Department of Neurology and Neurosurgery, University Medical Center Utrecht, Room H02.128, PO Box 85500, 3508 GA Utrecht, The Netherlands.
Stroke. 2013 May;44(5):1288-94. doi: 10.1161/STROKEAHA.113.001125. Epub 2013 Mar 19.
To develop and validate a risk chart for prediction of delayed cerebral ischemia after aneurysmal subarachnoid hemorrhage based on admission characteristics.
For derivation of the risk chart, we studied data from 371 prospectively collected consecutive subarachnoid hemorrhage patients with a confirmed aneurysm admitted between 1999 and 2007. For its validation we similarly studied 255 patients admitted between 2007 and 2009. The predictive value of admission characteristics was tested in logistic regression models with delayed cerebral ischemia-related infarction as primary outcome. Procedure-related infarctions were not included. Performance of the models was tested by discrimination and calibration. On the basis of these models, a risk chart was developed for application in clinical practice.

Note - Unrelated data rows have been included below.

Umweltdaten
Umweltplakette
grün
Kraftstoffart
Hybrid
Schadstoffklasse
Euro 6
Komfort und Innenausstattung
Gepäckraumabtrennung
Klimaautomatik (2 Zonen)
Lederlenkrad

The strongest predictors were clinical condition on admission, amount of blood on computed tomography (both cisternal and intraventricular) and age. A model that combined these 4 predictors had an area under the receiver operating characteristic curve of 0.63 (95% confidence interval, 0.57-0.69). This model improved little by including current smoking and hyperglycemia on admission (area under the receiver operating characteristic curve, 0.65; 95% confidence interval, 0.59-0.71). The risk chart predicted risks of delayed cerebral ischemia-related infarction varying from 12% to 61%. Both low risk (<20% risk) and high risk (>40% risk) were predicted in ≈20% of the patients. Validation confirmed that the discriminative ability was adequate (area under the receiver operating characteristic curve, 0.69; 95% confidence interval, 0.61-0.77).
Absolute risks of delayed cerebral ischemia-related infarction can be reliably estimated by a simple risk chart that includes clinical condition on admission, amount of blood on computed tomography (both cisternal and intraventricular), and age.
基于入院特征,开发并验证一种用于预测颅内动脉瘤性蛛网膜下腔出血后迟发性脑缺血的风险图表。
为了推导风险图表,我们研究了 1999 年至 2007 年间连续前瞻性收集的 371 例确诊颅内动脉瘤伴蛛网膜下腔出血患者的数据。为了验证其有效性,我们同样研究了 2007 年至 2009 年间收治的 255 例患者。将与迟发性脑缺血相关的梗死作为主要结局,通过逻辑回归模型测试入院特征的预测价值。不包括与操作相关的梗死。通过区分度和校准来测试模型的性能。基于这些模型,开发了一个风险图表,用于临床实践。
最强的预测因素是入院时的临床状况、计算机断层扫描(脑池和脑室)中的出血量和年龄。结合这 4 个预测因素的模型,其受试者工作特征曲线下面积为 0.63(95%置信区间,0.57-0.69)。通过纳入入院时的当前吸烟和高血糖,该模型的预测值略有提高(受试者工作特征曲线下面积,0.65;95%置信区间,0.59-0.71)。风险图表预测迟发性脑缺血相关梗死的风险从 12%到 61%不等。约 20%的患者被预测为低风险(<20%的风险)和高风险(>40%的风险)。验证确认区分能力是充分的(受试者工作特征曲线下面积,0.69;95%置信区间,0.61-0.77)。
通过包括入院时的临床状况、计算机断层扫描(脑池和脑室)中的出血量和年龄在内的简单风险图表,可以可靠地估计迟发性脑缺血相关梗死的绝对风险。